The number of columns:  9


In [22]:
import os

file_size = os.path.getsize('/content/drive/MyDrive/Week-6-DataIngestionPipeline/2019-Oct.csv')
print("File Size is :", file_size, "bytes")

File Size is : 5668612855 bytes


# Validate the file header

In [23]:
util.col_header_val(ecommerce ,config_data)

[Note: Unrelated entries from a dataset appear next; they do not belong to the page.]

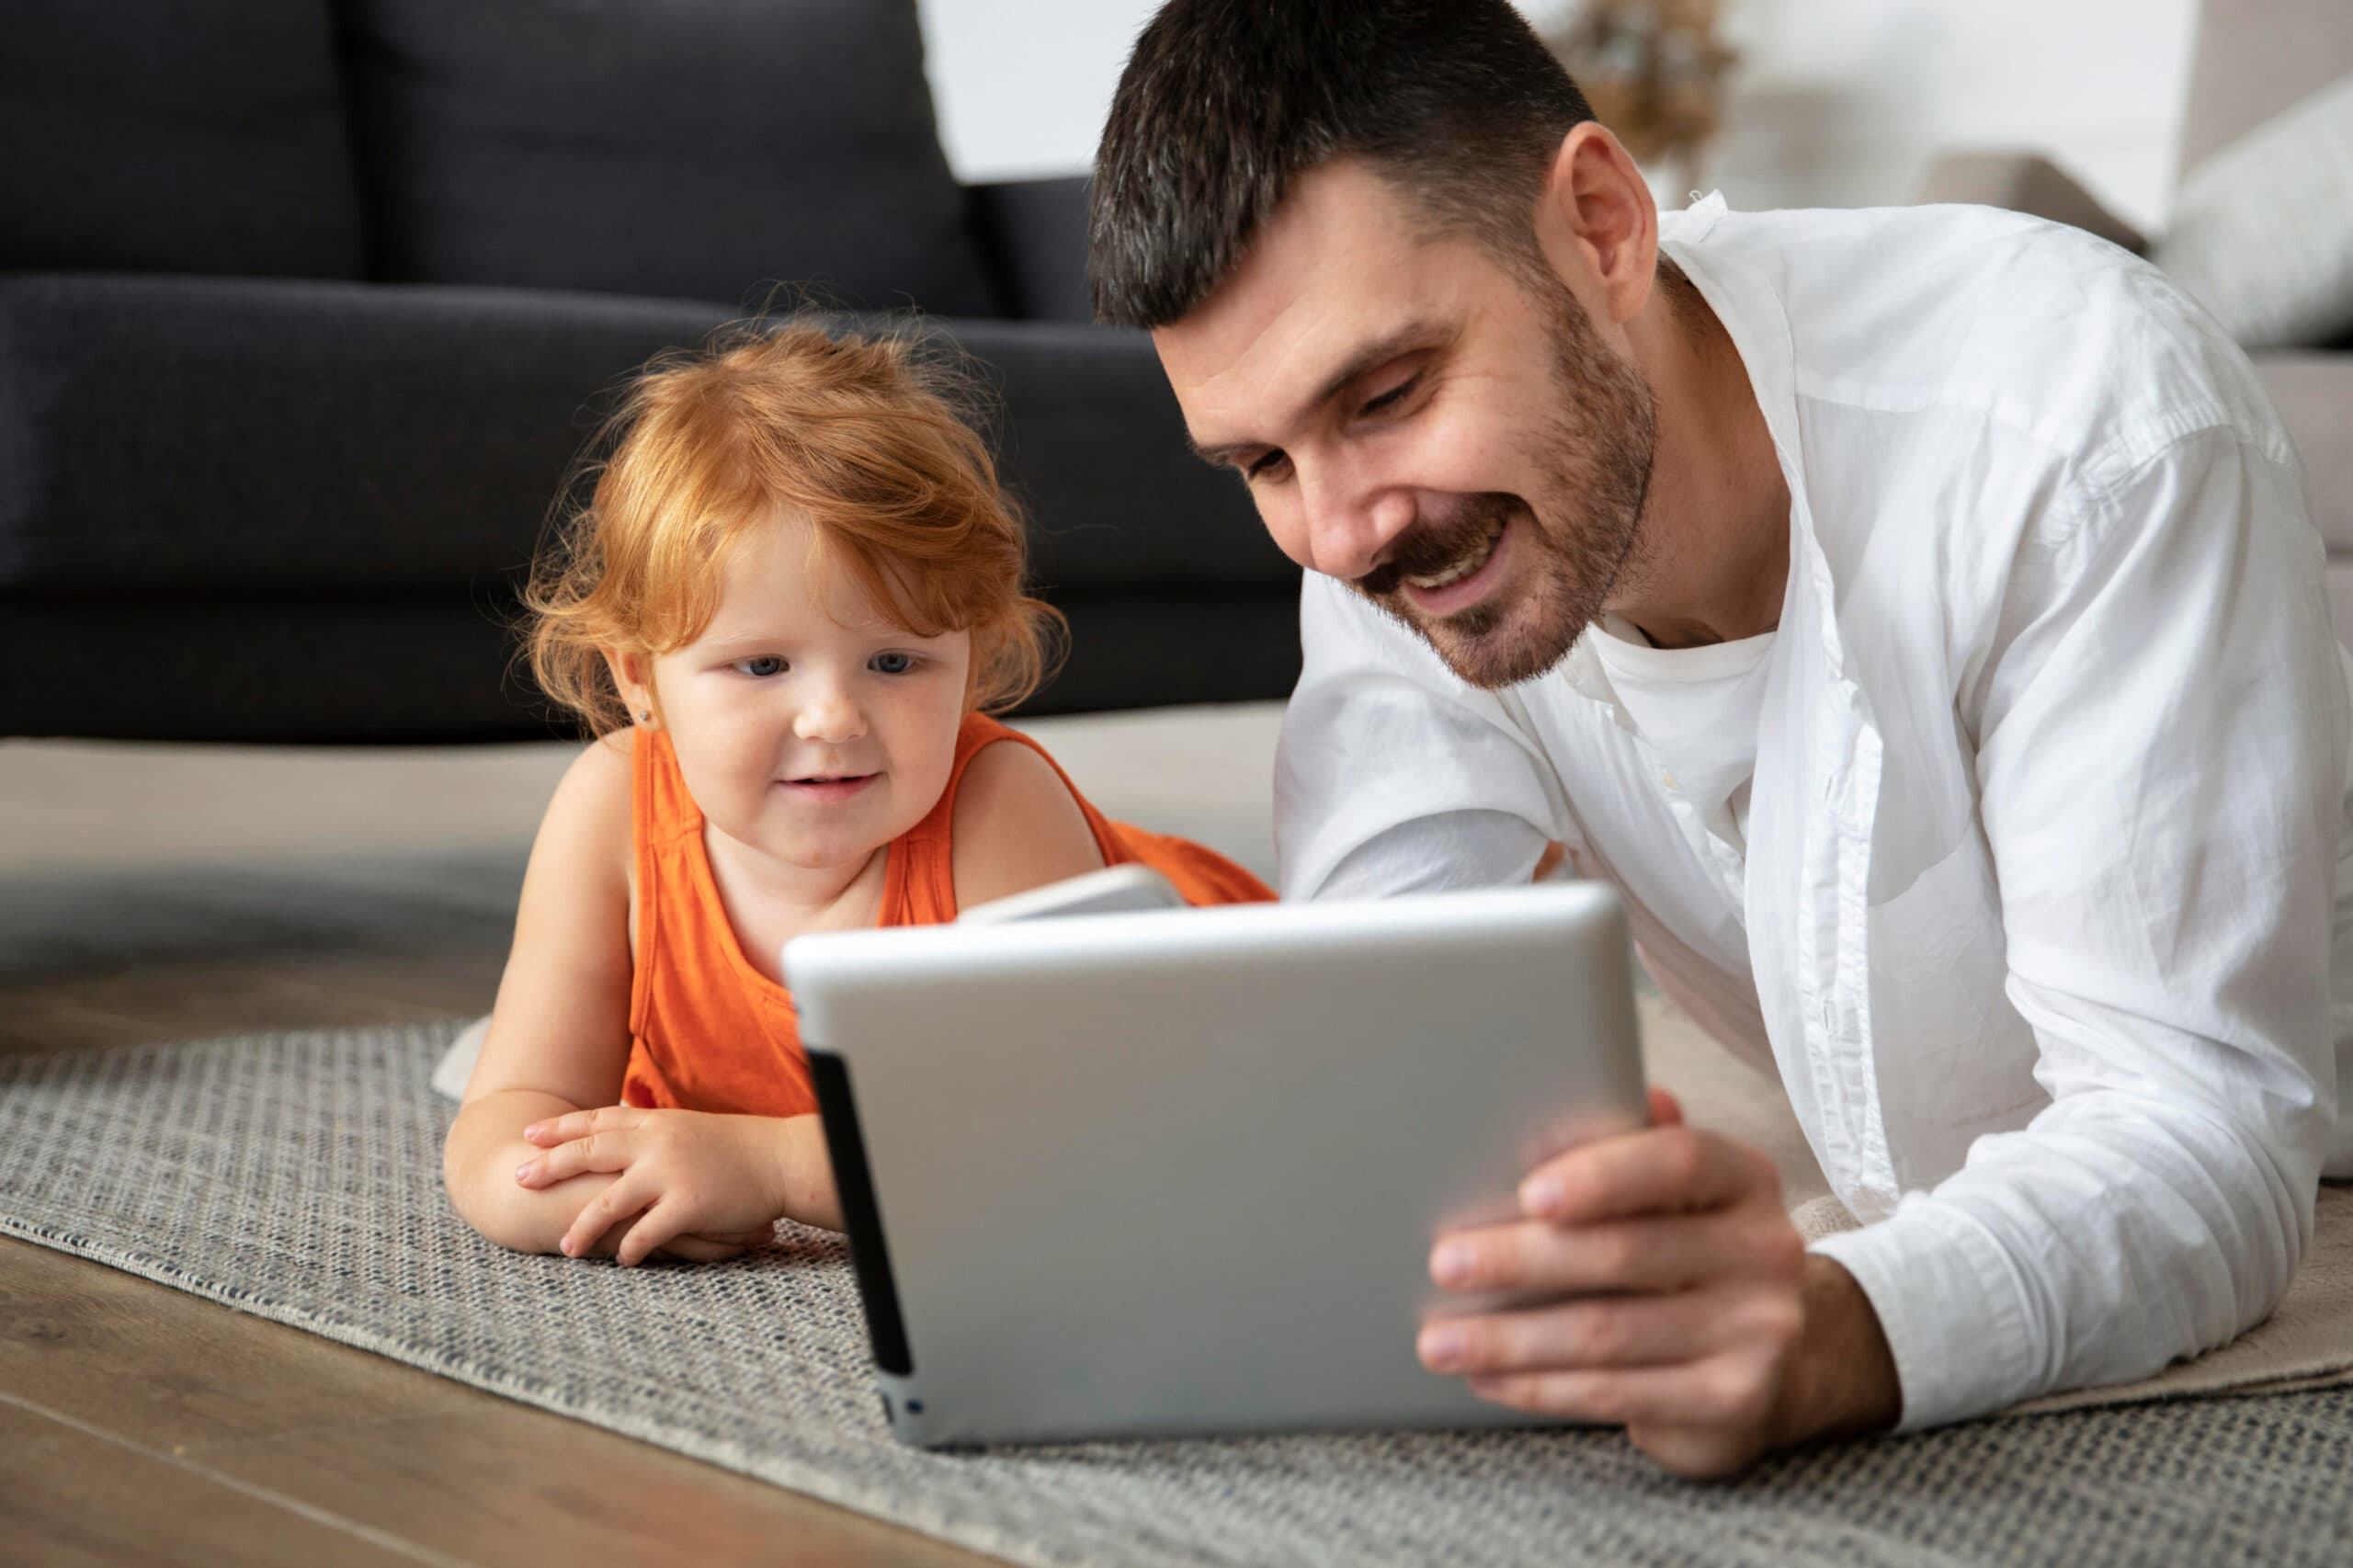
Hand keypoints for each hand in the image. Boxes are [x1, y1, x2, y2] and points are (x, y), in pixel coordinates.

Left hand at [513, 1105, 806, 1265]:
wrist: (779, 1159)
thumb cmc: (737, 1146)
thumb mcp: (688, 1128)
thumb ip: (652, 1131)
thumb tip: (618, 1130)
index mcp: (656, 1123)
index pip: (597, 1122)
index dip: (561, 1129)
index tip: (529, 1136)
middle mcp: (657, 1144)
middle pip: (591, 1153)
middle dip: (551, 1167)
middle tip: (520, 1180)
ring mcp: (671, 1174)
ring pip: (611, 1201)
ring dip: (584, 1226)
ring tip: (565, 1245)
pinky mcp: (688, 1205)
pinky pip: (648, 1232)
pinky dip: (631, 1249)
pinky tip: (621, 1261)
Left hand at [1415, 1086, 1897, 1475]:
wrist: (1781, 1359)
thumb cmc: (1692, 1252)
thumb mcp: (1675, 1195)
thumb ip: (1627, 1148)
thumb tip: (1569, 1085)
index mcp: (1744, 1178)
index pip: (1678, 1160)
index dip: (1602, 1174)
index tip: (1528, 1193)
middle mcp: (1765, 1250)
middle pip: (1625, 1252)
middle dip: (1519, 1260)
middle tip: (1443, 1264)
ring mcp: (1759, 1331)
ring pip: (1608, 1334)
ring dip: (1510, 1338)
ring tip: (1439, 1338)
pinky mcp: (1735, 1402)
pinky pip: (1616, 1393)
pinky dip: (1540, 1386)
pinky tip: (1489, 1377)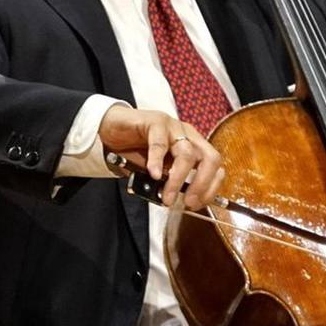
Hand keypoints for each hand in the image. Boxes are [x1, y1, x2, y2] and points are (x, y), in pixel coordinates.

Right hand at [98, 106, 224, 208]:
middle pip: (210, 158)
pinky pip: (160, 142)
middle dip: (203, 184)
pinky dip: (158, 161)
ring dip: (178, 180)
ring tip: (166, 197)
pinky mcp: (154, 121)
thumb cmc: (134, 151)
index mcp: (194, 147)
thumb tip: (170, 202)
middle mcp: (188, 135)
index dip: (210, 187)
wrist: (110, 130)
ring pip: (187, 154)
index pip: (215, 167)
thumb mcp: (155, 172)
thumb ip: (165, 183)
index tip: (197, 204)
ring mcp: (173, 127)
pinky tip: (153, 174)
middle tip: (189, 203)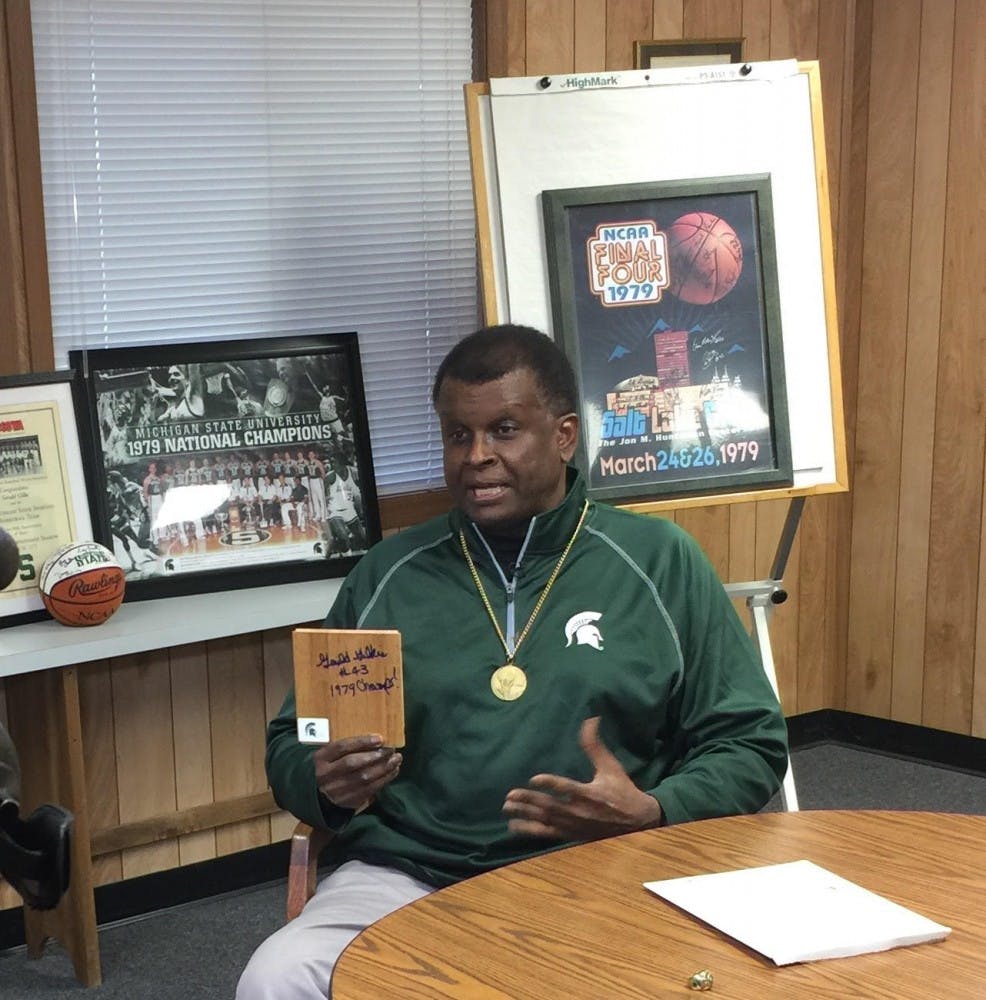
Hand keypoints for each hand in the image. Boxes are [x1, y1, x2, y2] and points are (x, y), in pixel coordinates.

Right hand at [313, 734, 401, 810]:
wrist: (315, 797)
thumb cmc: (326, 768)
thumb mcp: (327, 755)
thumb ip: (344, 748)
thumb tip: (373, 738)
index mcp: (321, 759)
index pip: (341, 747)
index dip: (361, 742)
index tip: (379, 738)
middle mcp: (326, 775)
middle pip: (353, 763)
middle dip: (375, 755)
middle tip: (391, 749)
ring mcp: (336, 790)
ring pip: (363, 778)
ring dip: (384, 768)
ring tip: (396, 759)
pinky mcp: (347, 802)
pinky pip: (369, 790)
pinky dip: (384, 780)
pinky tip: (393, 771)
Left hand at [502, 717, 661, 841]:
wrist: (638, 822)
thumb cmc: (622, 790)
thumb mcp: (611, 766)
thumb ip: (595, 746)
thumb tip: (591, 719)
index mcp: (590, 794)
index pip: (567, 789)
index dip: (550, 784)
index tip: (534, 778)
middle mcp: (580, 812)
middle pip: (550, 806)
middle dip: (529, 801)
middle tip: (510, 795)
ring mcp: (575, 826)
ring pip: (546, 820)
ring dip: (526, 814)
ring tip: (507, 808)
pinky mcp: (572, 835)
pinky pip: (548, 834)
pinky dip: (531, 831)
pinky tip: (515, 826)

column name and column length validation passed


1

In [24]:
print("columns of files are:" ,ecommerce.columns)
print("------------------------------------------------------------------------")
print("columns of YAML are:" ,config_data['columns'])

columns of files are: Index(['event_time', 'event_type', 'product_id', 'category_id',
       'category_code', 'brand', 'price', 'user_id', 'user_session'],
      dtype='object')
------------------------------------------------------------------------
columns of YAML are: ['event_time', 'event_type', 'product_id', 'category_id', 'category_code', 'brand', 'price', 'user_id', 'user_session']


# Create a Pipeline

In [27]:
import gzip 

while True:
    if util.col_header_val(ecommerce,config_data)==0:
        print("---------------------------------------------")
        print("Validation Failed! Please, check file columns!")
    else:
        print("Column Validation Passed")
        input = open('/content/drive/MyDrive/Week-6-DataIngestionPipeline/2019-Oct.csv', 'rb')
        s = input.read()
        input.close()
        
        output = gzip.GzipFile('/content/drive/MyDrive/Week-6-DataIngestionPipeline/2019-Oct.csv.gz','wb')
        output.write(s)
        output.close()
        
        #ecommerce.to_csv('ecommerce.gz',compression='gzip')
        print("Your Dataframe has been compressed to a .gzip file in the same folder.")
    break

column name and column length validation passed
Column Validation Passed
Your Dataframe has been compressed to a .gzip file in the same folder.